→ **Provided material**:
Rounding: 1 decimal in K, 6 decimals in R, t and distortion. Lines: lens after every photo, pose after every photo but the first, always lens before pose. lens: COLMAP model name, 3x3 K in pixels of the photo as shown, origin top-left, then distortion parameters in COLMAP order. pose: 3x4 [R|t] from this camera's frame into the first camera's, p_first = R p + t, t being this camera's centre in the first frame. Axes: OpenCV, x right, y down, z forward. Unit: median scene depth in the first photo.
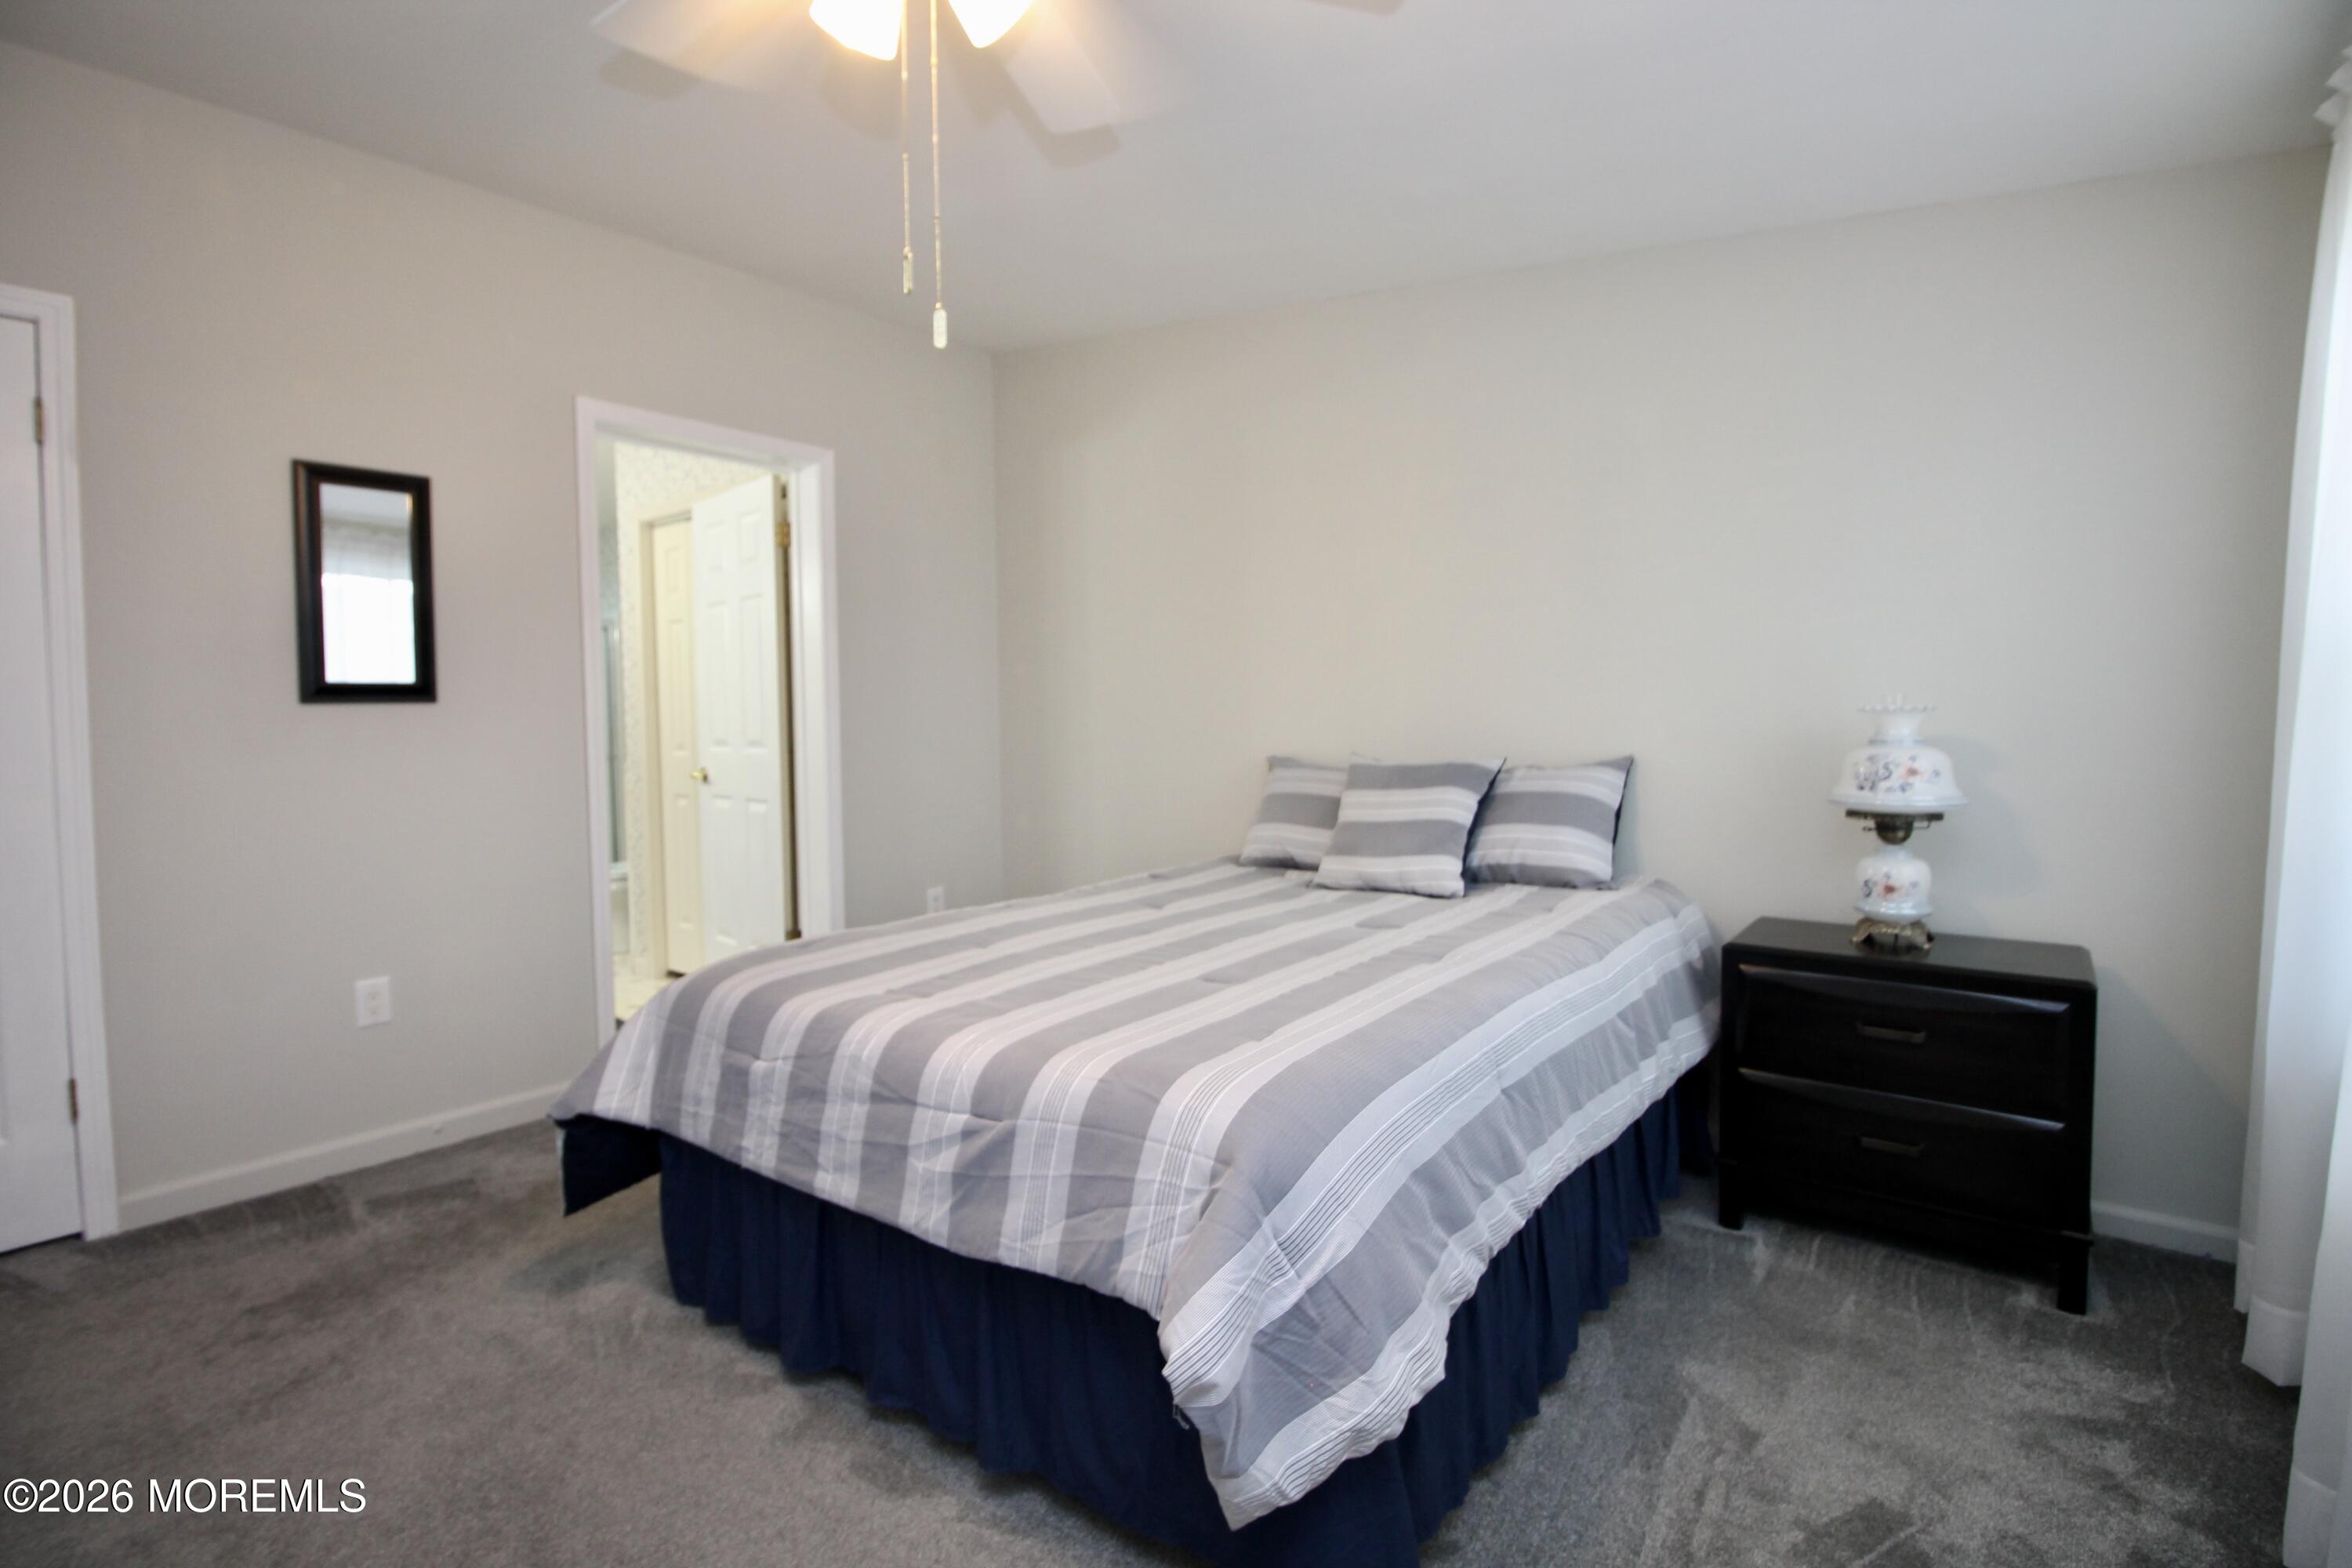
lens RADIAL K [[1099.0, 0, 1174.5], [0, 1099.0, 786.6], [0, 0, 1]] dist [-0.004362, -0.009984]
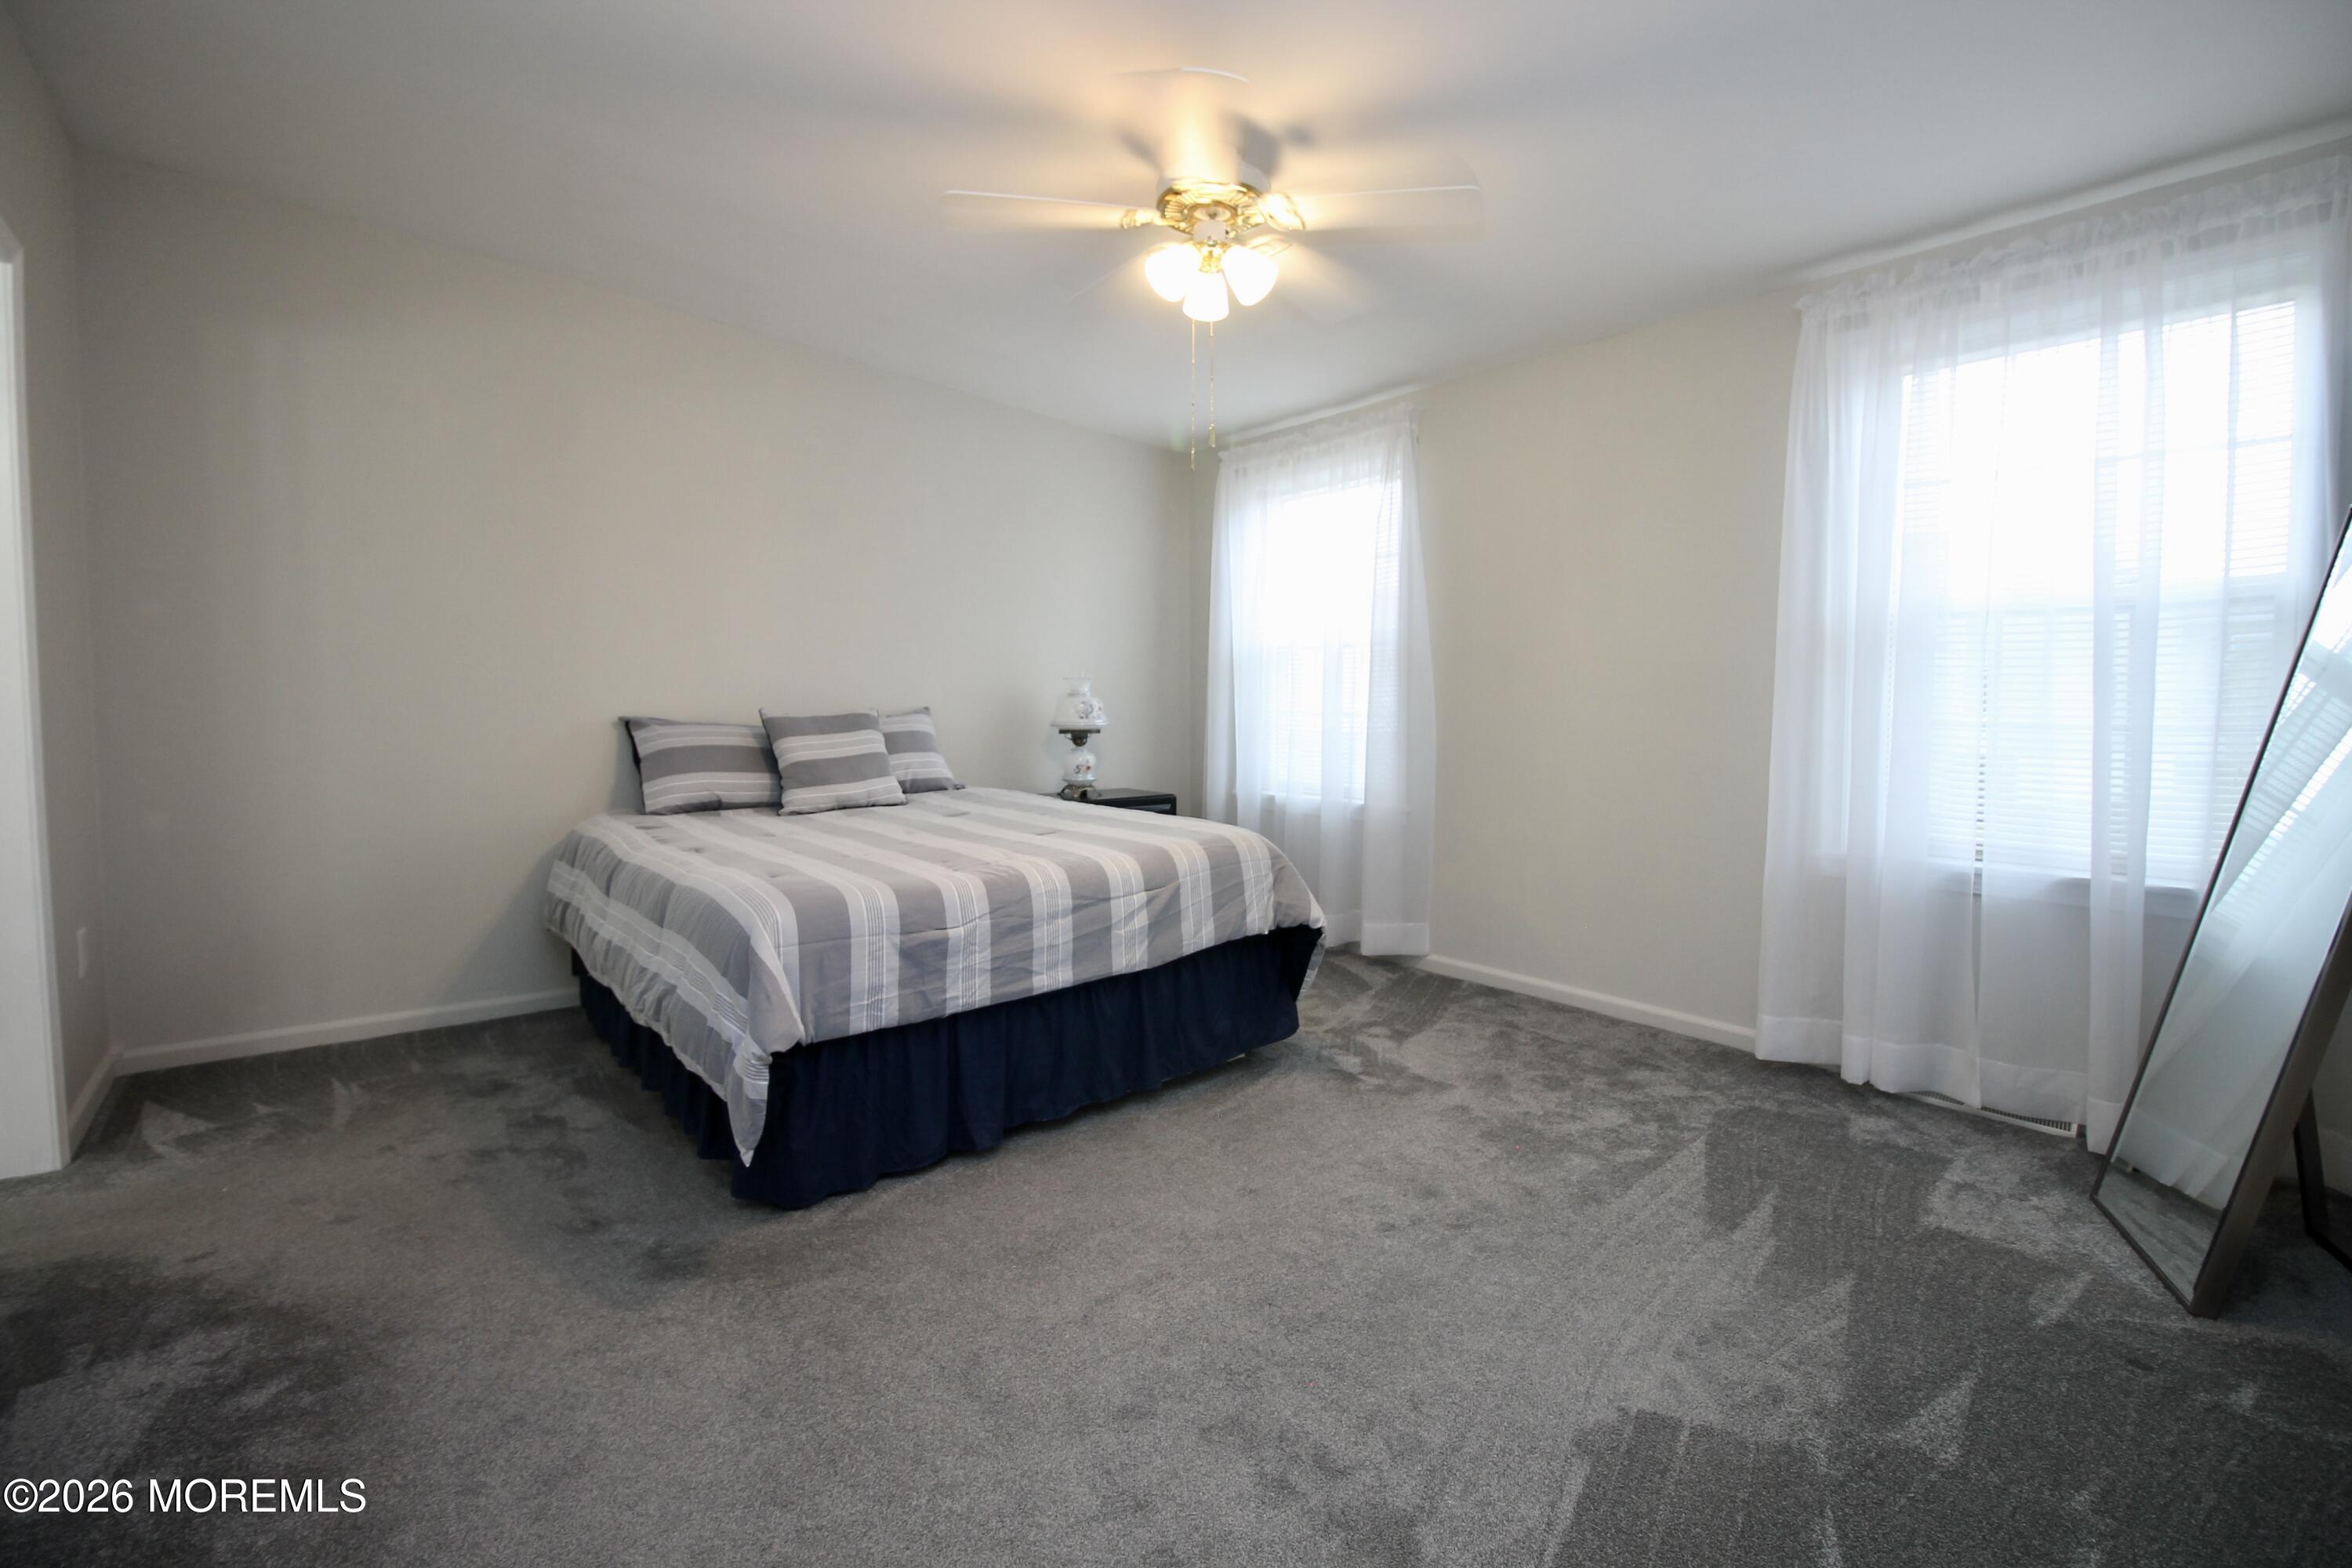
lens RADIAL K [[1099.0, 0, 1178.9], [0, 1099.0, 770.2], [0, 0, 1]] dist [-0.004362, -0.009984]
pose [[0.256721, -0.062870, 0.964439, -1.669746], [0.067219, 0.996627, 0.047075, 0.020522], [-0.964145, 0.052743, 0.260081, 0.421019]]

→ **What the task requires**: Exactly repeat the data above; the pictures do not belong in your copy.

→ **Task solution**:
Rounding: 1 decimal in K, 6 decimals in R, t and distortion. Lines: lens after every photo, pose after every photo but the first, always lens before pose. lens: COLMAP model name, 3x3 K in pixels of the photo as shown, origin top-left, then distortion parameters in COLMAP order. pose: 3x4 [R|t] from this camera's frame into the first camera's, p_first = R p + t, t being this camera's centre in the first frame. Axes: OpenCV, x right, y down, z forward. Unit: median scene depth in the first photo.
lens RADIAL K [[1099.0, 0, 1174.5], [0, 1099.0, 786.6], [0, 0, 1]] dist [-0.004362, -0.009984]
lens RADIAL K [[1099.0, 0, 1178.9], [0, 1099.0, 770.2], [0, 0, 1]] dist [-0.004362, -0.009984]
pose [[0.256721, -0.062870, 0.964439, -1.669746], [0.067219, 0.996627, 0.047075, 0.020522], [-0.964145, 0.052743, 0.260081, 0.421019]]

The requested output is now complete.